折柳
听我爹讲,家里的垂柳是他三十多年前插的。
这柳树一如“碧玉妆成一树高,万条垂下绿丝绦”所讲,枝干弯曲有度,以及万千枝条低垂,风过时一齐摆动,像一位多情女人的背影,婀娜的身姿,顶一头长发波浪,不甚动人。
我家柳树佑护过许多人,附近邻里扫墓都得折些柳枝,在耳朵上别一小条,或作顶帽子戴上,这样死后才不至于变黄狗。
在我快离家的档口,父亲趁吃饭前的空闲,差人砍去柳树主干上四个分岔中的两个。我家柳树瞬间从长发动人、风情万种的女神,变成了个性前卫、追求自我的朋克女,留着一半长发一半光头的诡异阴阳发型。
这可看得我极心疼,问我爹是不是同我折柳送行,要让我刮目相看一回?可是不用下这么大血本呀!殊不知只是树杈长到别人屋顶上去了!
平生最怕两个女人哭。
我在家时,妹妹早已开学去镇上学校了,周末回来一下午我有事又不在家,于是缠着我去她学校看她一看,不然她再回家时我就走了。去到妹妹学校,那保安不许我多进一步,只得在校门口会面;很快我便心生去意,未等我表明,妹妹已然察觉,竟在我毫不经意之时,低声啜泣。见不得这般,我起身道别,只撇见妹妹顿时泪如雨下;此时我并不敢回头,一步一步踱出路口,身后妹妹喊的什么也没听清;再走了一小段路,听见妹妹大声哭喊着唤我,隔着栏栅向我挥手,这样我看不见她的脸,可以回首示意让她赶紧回。

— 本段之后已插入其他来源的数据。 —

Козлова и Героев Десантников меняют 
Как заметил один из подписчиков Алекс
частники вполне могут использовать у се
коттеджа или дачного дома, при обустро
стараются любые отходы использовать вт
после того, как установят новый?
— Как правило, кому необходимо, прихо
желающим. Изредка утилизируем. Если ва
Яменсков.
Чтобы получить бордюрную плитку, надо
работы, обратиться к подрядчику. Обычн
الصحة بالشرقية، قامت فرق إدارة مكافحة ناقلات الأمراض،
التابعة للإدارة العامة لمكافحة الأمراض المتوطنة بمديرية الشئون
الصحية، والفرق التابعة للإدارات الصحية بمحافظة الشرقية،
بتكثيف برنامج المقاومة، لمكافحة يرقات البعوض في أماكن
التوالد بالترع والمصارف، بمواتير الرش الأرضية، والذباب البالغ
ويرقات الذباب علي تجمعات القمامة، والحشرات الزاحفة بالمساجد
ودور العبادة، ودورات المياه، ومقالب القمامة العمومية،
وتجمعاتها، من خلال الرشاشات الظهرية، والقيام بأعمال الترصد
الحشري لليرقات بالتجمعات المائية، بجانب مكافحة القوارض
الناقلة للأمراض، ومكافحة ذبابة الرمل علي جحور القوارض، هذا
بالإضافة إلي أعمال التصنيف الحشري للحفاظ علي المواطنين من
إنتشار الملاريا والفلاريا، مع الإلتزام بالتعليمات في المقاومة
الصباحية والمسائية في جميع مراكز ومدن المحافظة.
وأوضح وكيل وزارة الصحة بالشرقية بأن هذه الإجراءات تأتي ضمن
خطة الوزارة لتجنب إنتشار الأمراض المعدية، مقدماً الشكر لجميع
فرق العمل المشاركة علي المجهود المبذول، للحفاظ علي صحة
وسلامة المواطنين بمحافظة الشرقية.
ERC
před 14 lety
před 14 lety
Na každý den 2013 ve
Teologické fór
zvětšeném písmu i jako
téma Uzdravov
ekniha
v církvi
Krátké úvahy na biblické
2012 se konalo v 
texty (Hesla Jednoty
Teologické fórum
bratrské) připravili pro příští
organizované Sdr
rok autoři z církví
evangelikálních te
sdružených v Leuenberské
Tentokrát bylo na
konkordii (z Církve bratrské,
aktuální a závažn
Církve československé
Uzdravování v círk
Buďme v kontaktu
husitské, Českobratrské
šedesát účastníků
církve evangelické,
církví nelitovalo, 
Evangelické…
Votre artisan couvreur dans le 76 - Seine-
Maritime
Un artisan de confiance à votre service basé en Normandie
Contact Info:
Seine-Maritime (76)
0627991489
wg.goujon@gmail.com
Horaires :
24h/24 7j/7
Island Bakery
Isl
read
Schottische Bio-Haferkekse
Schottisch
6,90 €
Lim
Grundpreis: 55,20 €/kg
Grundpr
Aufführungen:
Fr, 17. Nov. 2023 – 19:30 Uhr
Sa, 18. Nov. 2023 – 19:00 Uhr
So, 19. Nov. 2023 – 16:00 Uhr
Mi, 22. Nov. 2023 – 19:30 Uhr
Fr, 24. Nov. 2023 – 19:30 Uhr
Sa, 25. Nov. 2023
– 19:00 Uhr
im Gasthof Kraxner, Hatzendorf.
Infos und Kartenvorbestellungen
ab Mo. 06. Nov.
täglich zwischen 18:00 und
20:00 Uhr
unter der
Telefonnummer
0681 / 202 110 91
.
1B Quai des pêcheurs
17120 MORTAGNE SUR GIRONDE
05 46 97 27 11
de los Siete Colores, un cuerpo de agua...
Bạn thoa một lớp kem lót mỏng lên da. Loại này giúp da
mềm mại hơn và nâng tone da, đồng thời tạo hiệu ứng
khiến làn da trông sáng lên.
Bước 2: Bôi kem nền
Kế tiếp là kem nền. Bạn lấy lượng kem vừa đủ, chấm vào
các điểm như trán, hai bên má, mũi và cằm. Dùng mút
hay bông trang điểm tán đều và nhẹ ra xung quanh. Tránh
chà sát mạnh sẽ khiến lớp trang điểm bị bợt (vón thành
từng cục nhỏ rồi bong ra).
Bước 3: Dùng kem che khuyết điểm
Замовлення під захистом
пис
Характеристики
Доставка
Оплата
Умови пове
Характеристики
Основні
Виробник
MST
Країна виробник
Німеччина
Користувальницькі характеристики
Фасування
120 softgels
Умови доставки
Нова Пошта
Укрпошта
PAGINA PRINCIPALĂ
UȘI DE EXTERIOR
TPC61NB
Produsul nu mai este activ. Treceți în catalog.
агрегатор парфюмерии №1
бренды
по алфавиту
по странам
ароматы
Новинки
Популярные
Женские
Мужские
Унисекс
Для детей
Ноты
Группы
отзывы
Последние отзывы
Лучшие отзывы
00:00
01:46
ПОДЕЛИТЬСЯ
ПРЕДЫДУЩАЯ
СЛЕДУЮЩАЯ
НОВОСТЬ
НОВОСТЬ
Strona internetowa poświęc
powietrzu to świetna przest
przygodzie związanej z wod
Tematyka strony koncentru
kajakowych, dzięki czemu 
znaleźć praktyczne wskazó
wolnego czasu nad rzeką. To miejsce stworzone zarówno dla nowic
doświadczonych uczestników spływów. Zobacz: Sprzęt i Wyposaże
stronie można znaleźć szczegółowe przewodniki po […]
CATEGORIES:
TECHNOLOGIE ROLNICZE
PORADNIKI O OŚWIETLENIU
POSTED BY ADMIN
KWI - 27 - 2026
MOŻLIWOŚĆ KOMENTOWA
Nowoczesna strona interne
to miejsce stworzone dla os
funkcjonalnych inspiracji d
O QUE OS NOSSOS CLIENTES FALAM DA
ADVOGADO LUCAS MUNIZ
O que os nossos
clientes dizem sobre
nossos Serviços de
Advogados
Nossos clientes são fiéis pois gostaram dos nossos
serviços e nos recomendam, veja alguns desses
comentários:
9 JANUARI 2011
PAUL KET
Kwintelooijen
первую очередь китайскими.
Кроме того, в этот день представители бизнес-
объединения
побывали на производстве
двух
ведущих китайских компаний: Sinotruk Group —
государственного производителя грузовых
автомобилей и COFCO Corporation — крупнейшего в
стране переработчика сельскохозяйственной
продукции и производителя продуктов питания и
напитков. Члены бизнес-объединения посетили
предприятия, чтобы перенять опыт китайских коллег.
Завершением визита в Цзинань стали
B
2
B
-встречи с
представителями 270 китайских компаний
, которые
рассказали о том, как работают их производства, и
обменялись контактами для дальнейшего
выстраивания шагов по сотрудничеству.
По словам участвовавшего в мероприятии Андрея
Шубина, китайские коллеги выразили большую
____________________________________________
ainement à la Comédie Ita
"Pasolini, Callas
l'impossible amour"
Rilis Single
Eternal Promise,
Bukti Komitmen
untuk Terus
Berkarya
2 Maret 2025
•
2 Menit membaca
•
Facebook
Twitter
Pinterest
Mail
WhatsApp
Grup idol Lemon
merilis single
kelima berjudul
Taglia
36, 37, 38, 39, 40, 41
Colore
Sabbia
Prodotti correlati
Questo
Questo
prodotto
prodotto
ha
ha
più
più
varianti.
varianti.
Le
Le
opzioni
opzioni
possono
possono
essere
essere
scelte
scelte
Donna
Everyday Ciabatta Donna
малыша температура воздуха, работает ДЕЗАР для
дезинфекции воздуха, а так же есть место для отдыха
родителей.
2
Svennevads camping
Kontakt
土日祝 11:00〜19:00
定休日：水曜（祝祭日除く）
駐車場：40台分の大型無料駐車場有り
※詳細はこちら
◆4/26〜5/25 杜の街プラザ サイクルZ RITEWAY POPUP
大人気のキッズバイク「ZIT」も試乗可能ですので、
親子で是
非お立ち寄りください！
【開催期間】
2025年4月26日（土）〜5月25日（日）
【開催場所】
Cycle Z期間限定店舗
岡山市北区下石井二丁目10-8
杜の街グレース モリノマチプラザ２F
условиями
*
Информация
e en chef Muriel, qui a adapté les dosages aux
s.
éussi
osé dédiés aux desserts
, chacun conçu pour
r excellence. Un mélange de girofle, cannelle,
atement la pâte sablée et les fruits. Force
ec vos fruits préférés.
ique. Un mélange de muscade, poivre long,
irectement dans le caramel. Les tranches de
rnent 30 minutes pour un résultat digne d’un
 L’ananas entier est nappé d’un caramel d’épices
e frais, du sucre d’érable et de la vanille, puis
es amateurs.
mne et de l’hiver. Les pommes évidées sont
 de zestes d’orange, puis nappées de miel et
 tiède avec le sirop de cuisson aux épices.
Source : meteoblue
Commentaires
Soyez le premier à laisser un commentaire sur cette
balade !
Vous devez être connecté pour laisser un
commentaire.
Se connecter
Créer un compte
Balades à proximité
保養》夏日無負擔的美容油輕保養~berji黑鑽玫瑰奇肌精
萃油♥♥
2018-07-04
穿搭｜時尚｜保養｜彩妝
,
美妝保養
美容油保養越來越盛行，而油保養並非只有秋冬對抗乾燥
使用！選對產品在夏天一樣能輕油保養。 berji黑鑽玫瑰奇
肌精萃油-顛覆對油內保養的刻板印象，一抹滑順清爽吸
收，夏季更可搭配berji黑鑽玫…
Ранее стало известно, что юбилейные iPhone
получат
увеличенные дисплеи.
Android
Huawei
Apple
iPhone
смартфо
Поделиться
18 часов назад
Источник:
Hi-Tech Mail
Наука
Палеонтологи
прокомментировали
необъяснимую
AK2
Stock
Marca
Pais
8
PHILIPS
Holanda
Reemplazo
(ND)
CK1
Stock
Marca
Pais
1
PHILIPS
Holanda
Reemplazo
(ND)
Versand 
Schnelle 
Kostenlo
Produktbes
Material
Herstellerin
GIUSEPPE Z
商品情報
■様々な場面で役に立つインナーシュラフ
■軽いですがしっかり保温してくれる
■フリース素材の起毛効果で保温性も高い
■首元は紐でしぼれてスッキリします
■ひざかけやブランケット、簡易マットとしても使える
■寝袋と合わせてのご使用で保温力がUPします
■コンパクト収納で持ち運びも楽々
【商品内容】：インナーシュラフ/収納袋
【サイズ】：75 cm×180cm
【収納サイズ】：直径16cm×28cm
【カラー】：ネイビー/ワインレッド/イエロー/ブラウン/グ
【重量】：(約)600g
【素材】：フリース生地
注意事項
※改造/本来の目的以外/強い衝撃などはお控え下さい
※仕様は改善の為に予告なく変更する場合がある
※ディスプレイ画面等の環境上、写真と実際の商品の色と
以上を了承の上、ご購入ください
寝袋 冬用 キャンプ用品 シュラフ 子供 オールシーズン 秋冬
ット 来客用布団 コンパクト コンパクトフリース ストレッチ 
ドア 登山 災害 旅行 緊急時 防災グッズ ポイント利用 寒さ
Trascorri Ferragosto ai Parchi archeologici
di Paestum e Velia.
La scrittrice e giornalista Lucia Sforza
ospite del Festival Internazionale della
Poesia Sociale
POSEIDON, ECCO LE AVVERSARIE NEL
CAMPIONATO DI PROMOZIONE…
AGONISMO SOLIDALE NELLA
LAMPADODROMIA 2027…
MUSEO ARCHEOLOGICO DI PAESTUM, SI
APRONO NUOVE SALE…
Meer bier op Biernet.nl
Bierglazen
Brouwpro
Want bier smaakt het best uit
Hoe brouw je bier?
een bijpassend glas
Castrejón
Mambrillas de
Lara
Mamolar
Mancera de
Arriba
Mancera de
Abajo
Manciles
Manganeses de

离开的当天我得赶早,母亲早早起来,声称自己懒,我在家都让我做饭,今天要为我做最后一顿饭;我不喜欢这样的戏码,唠叨着再这样讲我就不吃了!父亲闻声也起了,坐沙发上抽烟,等我收完行李又给我递了些钱,嘱咐我到了给消息。
吃完我妈煮的鸡蛋面,给二老道完别就径直走了,也不晓得他俩脸上是何!
坐上火车与母亲回电时,只感觉母亲在那头兀自落泪,声音也隔电话很远。心里想的都是尽快结束这通电话。
自幼都在离家有些距离的地方上学,或许正是因此,无论是何节日,遭何事由,或委屈生病,印象里都没有关于思乡的记忆。
最好笑着说再见,或是一声不响的离去。
坐着微微晃荡的火车,眼里是湛蓝的天空,碧郁的山峦,相会的火车,黑暗的隧道,流淌的江河,耀黄的菜花,稀松的村落,下沉的斜阳,多彩的晚霞,偶遇的灯光,黎明的红日,缓升的白雾,以及身后的路……
有一瞬间,竟然爱上了这种感觉。